* INSTRUCTIONS FOR THE TASK
In the newsletter issue, which company is credited with the time travel offline ML evaluation frameworks?

* PAGE EXTRACT
____________
Data Engineering Weekly #28

The story is a cross-posting from the Data Engineering Weekly. Please subscribe to the Data Engineering Newsletter for the latest update.

www.dataengineeringweekly.com

Welcome to the 28th edition of the data engineering newsletter. This week’s release is a new set of articles that focus on Google’s ML for computer architecture, Microsoft’s PyTorch vs. TensorFlow, Capital One’s Time travel offline ML evaluation frameworks, Alibaba Cloud’s Data Lake introduction, PayPal’s Next-Gen data movement framework, Apache Pinot’s integration story with Presto, Gradient Flow’s growing importance of Metadata, Metadata Day 2020 overview, Monte Carlo Data’s data pipeline SLA, and TDD with Apache Airflow.

Google: Machine Learning for Computer Architecture

The custom accelerators like Google TPU and Edge CPU significantly advanced the ML workloads. The hardware accelerator ecosystem must continue to innovate in architecture design and acclimate to rapidly evolving ML models and applications to sustain these advances. Google AI writes about blending ML into the high-level system specification and architectural design stage, a pivotal contributing factor to the chip’s overall performance.
____________
* DATA LISTING
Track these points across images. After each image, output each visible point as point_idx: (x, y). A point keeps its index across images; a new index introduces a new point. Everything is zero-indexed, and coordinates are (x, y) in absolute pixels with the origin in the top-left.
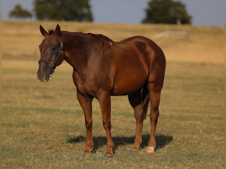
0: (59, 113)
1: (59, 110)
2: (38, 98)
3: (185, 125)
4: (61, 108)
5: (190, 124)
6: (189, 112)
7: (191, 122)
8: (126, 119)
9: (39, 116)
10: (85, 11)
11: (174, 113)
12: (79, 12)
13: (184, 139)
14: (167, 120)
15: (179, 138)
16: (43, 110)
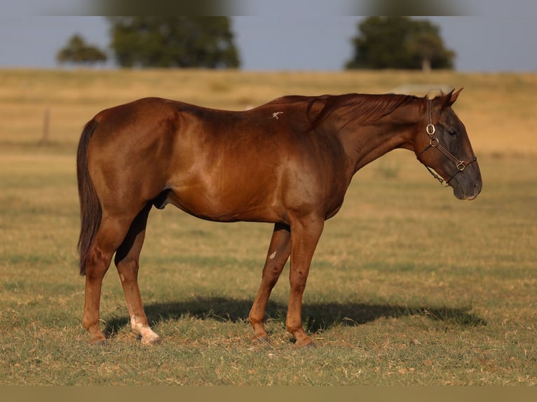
0: (236, 267)
1: (235, 261)
2: (178, 235)
3: (515, 288)
4: (239, 256)
5: (526, 285)
6: (512, 259)
7: (526, 281)
8: (383, 277)
9: (199, 275)
10: (222, 45)
11: (482, 263)
12: (210, 48)
13: (528, 318)
14: (472, 278)
15: (516, 316)
16: (202, 262)
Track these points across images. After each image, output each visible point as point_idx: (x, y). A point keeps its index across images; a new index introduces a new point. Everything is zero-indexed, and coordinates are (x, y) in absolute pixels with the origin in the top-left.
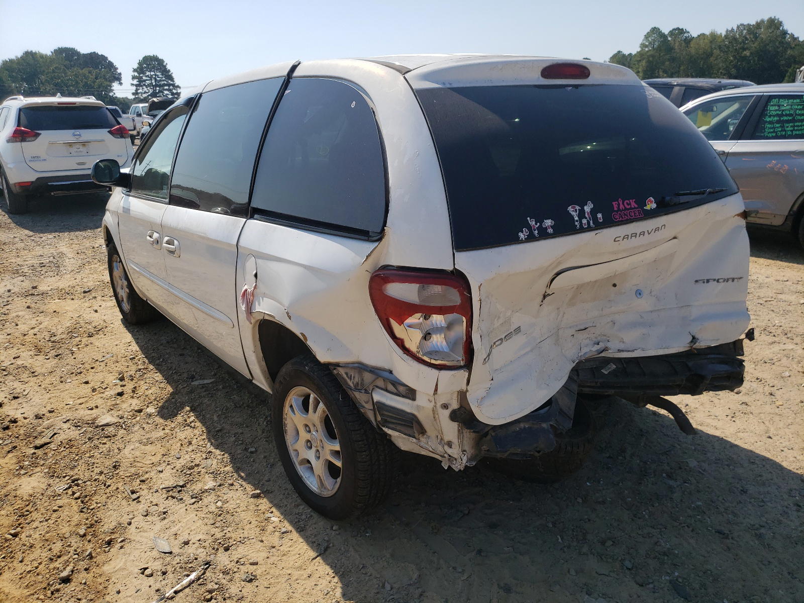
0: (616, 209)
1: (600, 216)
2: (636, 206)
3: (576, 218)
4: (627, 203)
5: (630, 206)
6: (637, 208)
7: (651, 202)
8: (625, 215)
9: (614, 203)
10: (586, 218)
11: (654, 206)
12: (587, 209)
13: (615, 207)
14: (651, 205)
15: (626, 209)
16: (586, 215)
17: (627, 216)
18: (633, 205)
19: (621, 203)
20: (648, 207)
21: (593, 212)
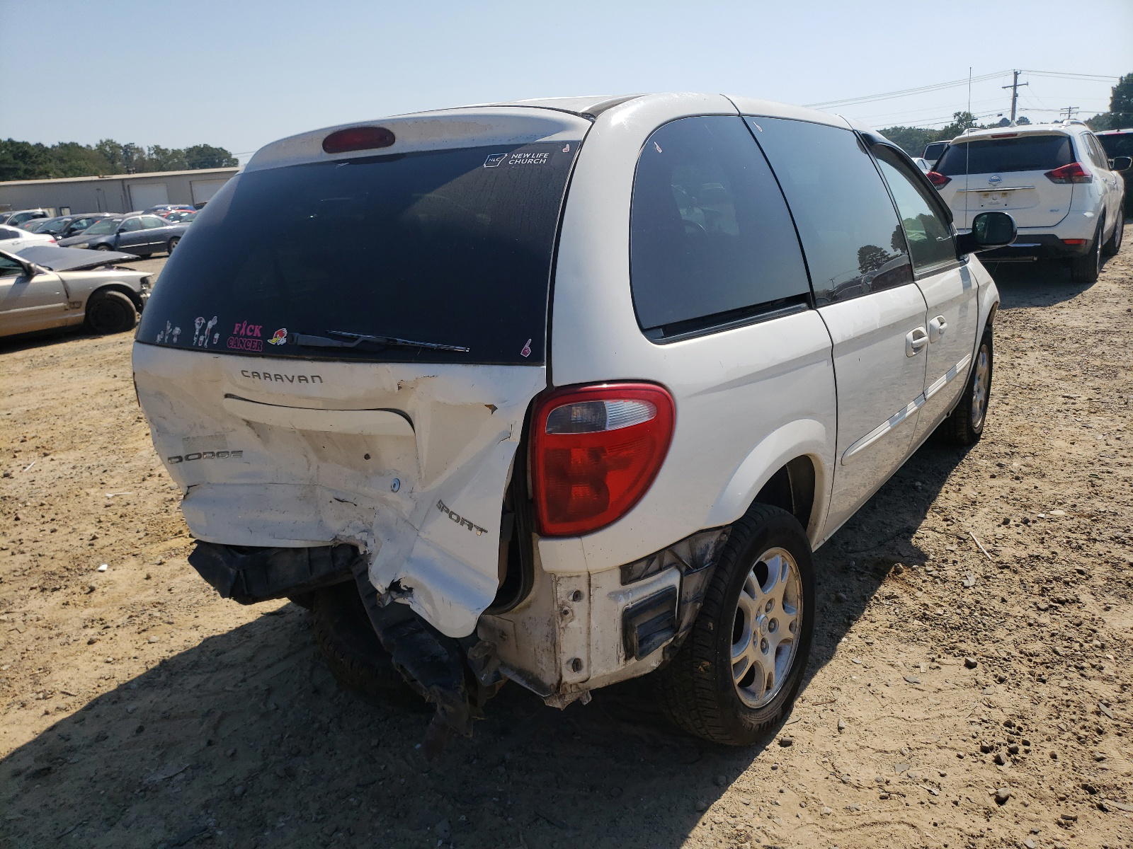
0: (235, 333)
1: (217, 336)
2: (259, 335)
3: (197, 333)
4: (251, 328)
5: (251, 334)
6: (259, 338)
7: (282, 335)
8: (241, 342)
9: (237, 325)
10: (204, 335)
11: (282, 341)
12: (210, 325)
13: (236, 330)
14: (279, 340)
15: (246, 336)
16: (206, 333)
17: (243, 346)
18: (257, 332)
19: (244, 327)
20: (273, 341)
21: (213, 331)
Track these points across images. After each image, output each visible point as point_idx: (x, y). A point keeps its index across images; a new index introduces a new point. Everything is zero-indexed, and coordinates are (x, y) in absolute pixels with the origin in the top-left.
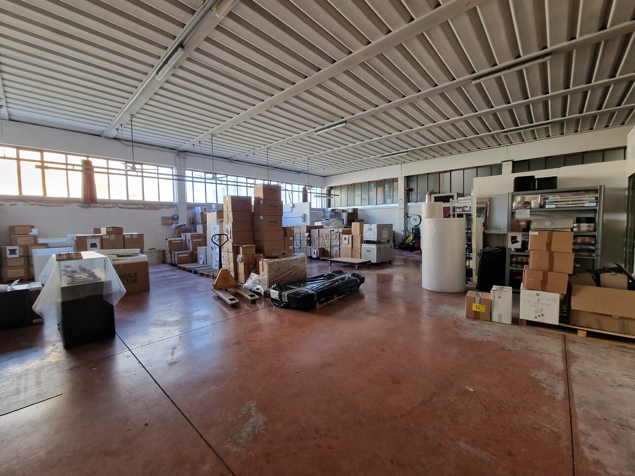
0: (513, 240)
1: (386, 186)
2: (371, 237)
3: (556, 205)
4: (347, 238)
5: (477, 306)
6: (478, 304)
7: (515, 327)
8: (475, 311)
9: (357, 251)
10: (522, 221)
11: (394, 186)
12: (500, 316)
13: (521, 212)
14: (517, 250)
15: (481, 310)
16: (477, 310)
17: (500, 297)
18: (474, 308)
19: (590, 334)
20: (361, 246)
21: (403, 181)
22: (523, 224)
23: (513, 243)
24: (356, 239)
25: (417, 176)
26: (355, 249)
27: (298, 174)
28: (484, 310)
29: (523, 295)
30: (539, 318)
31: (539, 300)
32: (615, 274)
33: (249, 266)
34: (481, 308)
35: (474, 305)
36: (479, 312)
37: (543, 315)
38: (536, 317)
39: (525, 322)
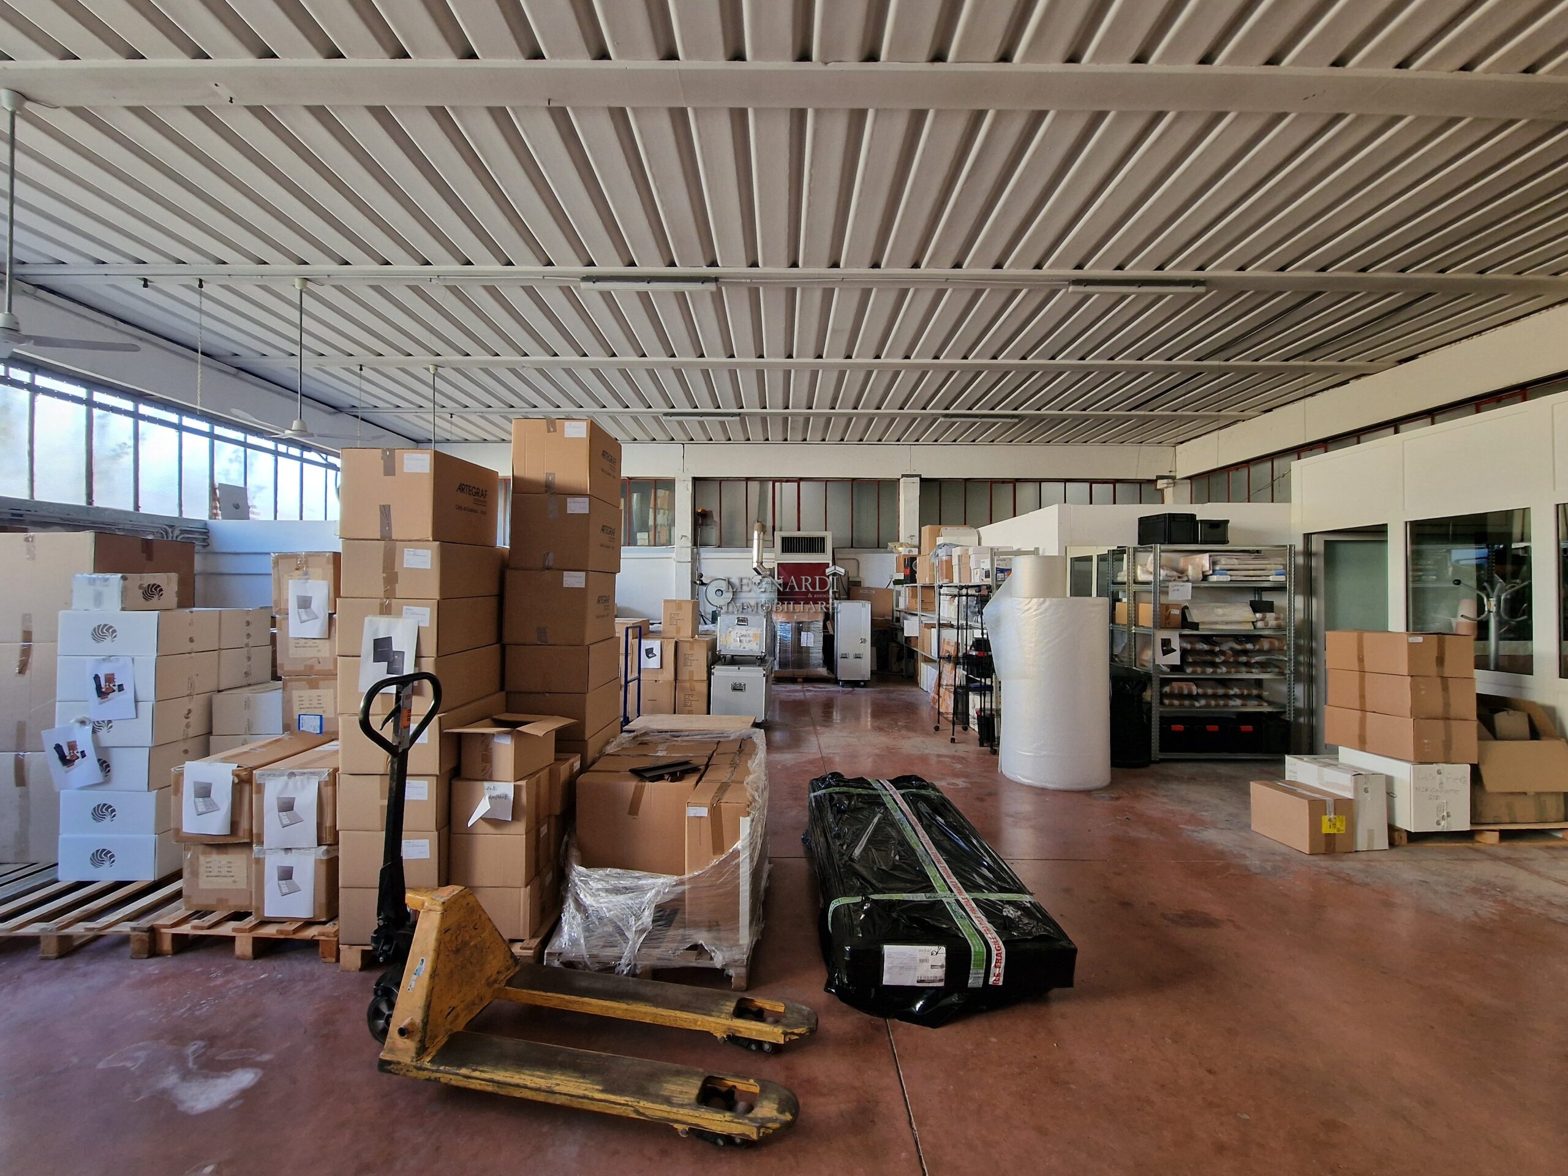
____________
* SOLUTION BELOW
Capital One